• _Information shown_
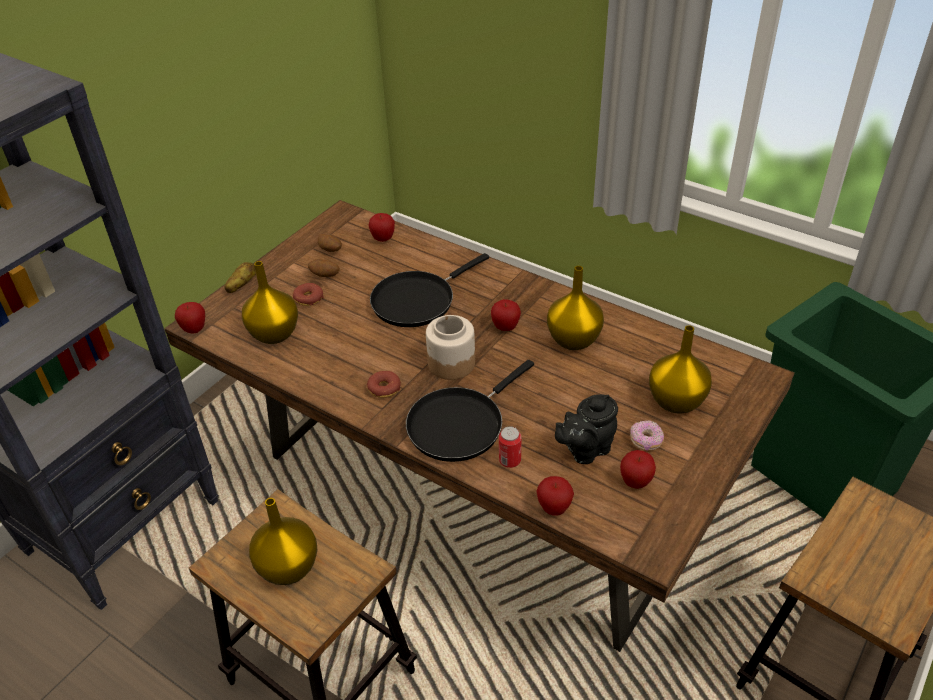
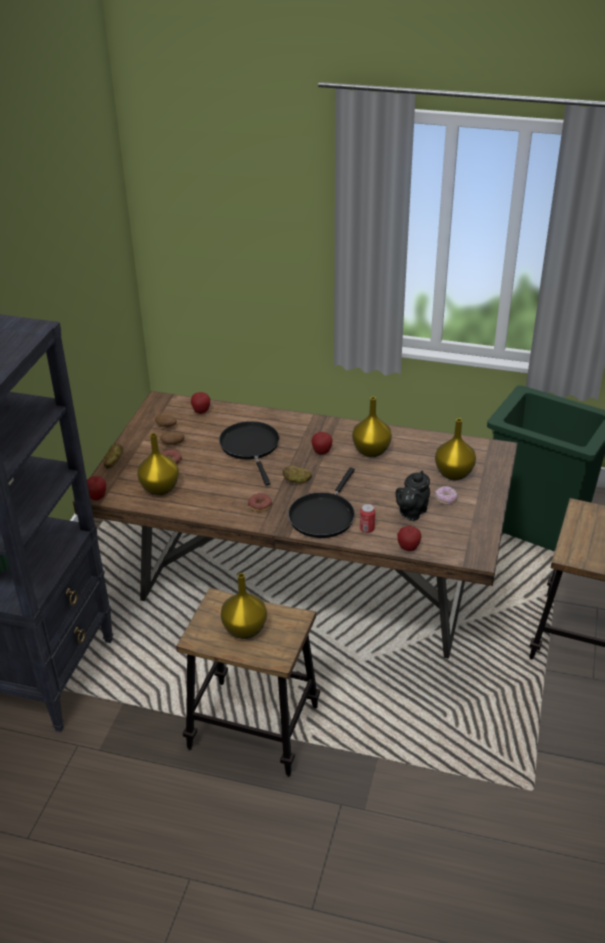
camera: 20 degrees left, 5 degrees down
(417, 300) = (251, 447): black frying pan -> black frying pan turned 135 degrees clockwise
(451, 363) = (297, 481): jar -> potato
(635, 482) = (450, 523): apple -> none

...

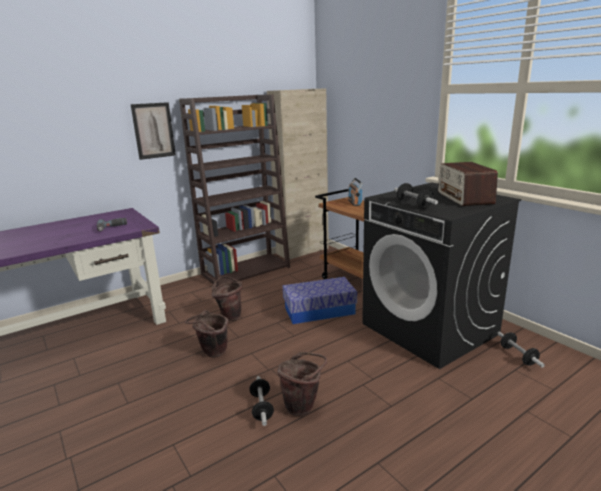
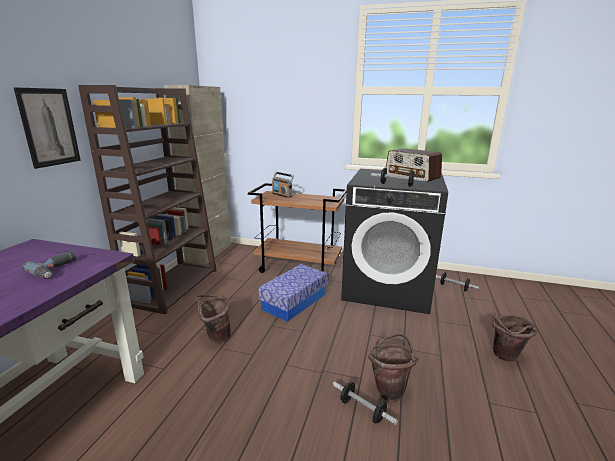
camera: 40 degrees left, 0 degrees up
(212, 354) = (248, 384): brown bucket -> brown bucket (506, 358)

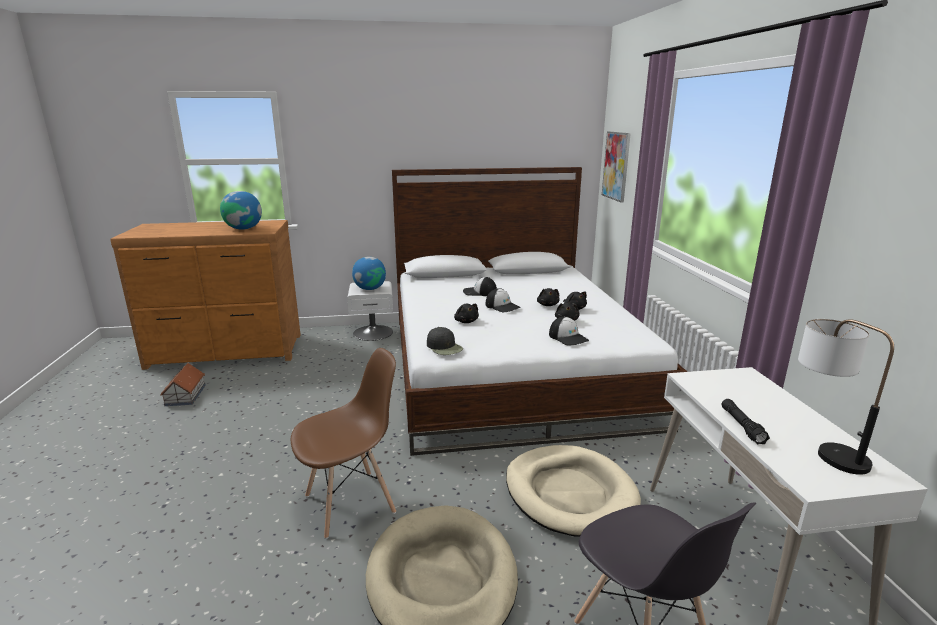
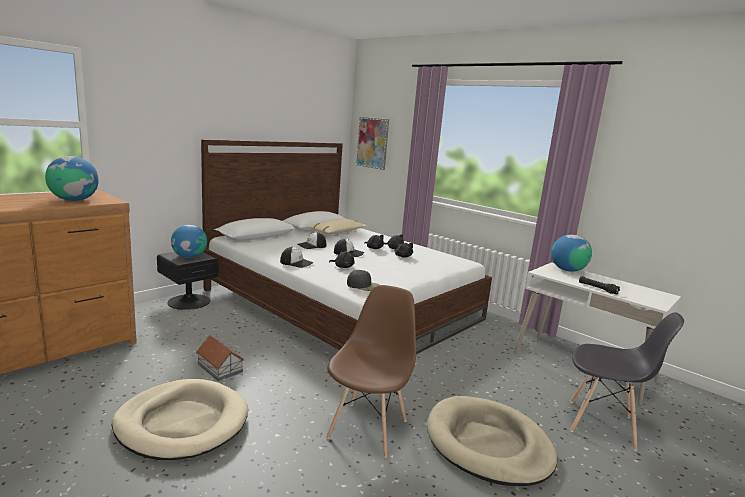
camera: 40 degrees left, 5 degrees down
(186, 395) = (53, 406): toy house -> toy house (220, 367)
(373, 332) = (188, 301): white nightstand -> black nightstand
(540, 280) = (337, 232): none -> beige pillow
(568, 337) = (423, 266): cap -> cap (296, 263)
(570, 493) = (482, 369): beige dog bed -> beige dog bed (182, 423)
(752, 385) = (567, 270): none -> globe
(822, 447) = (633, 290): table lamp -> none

--

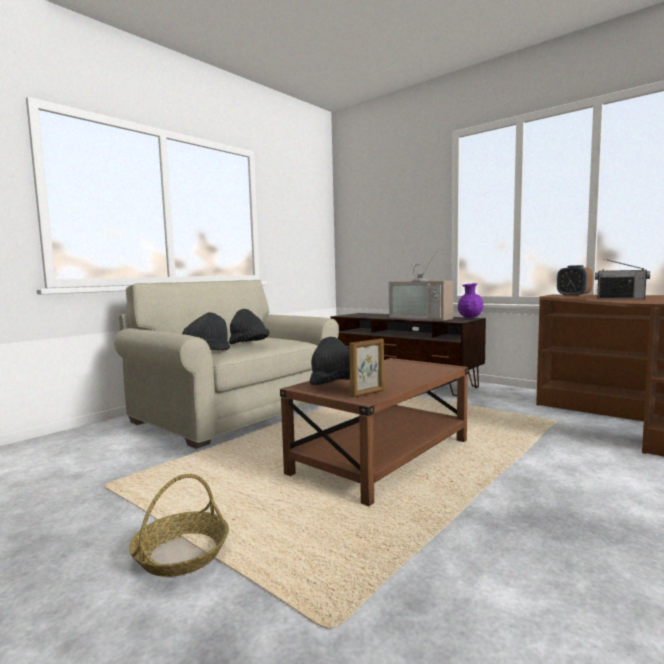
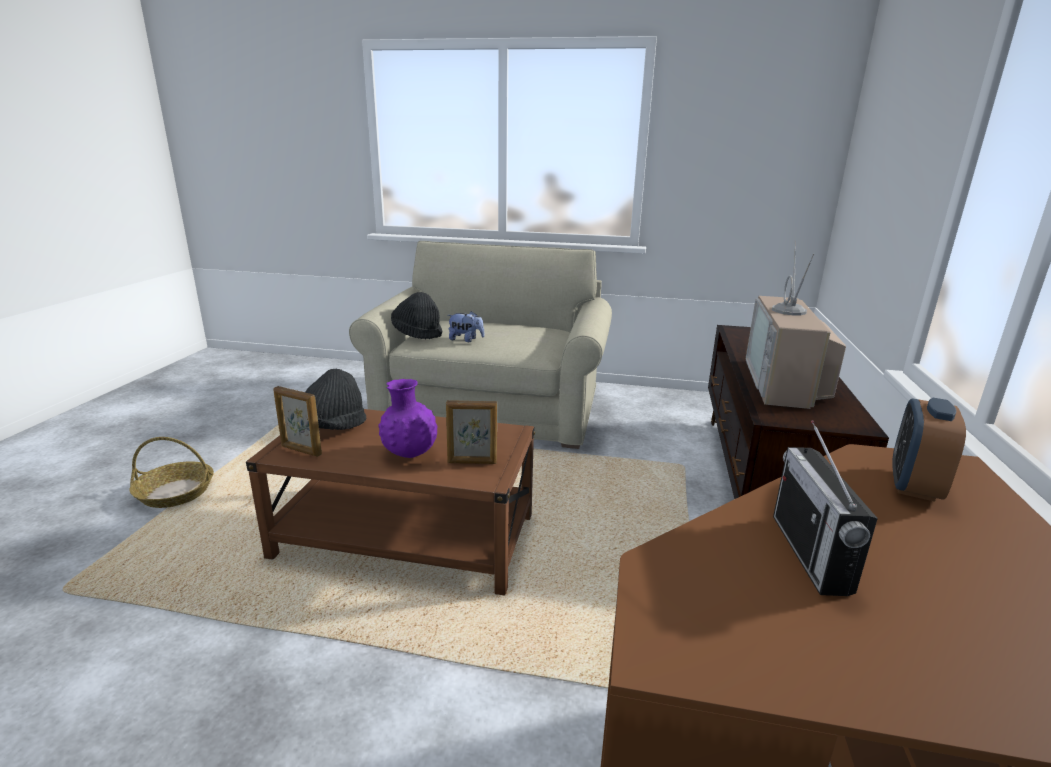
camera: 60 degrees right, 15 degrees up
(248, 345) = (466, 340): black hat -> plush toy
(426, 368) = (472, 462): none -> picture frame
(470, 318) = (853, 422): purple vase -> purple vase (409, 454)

• _Try it_
Above are the entries; copy every line among them that contains the word "down".

• _Answer space_
camera: 20 degrees left, 5 degrees down
camera: 40 degrees left, 5 degrees down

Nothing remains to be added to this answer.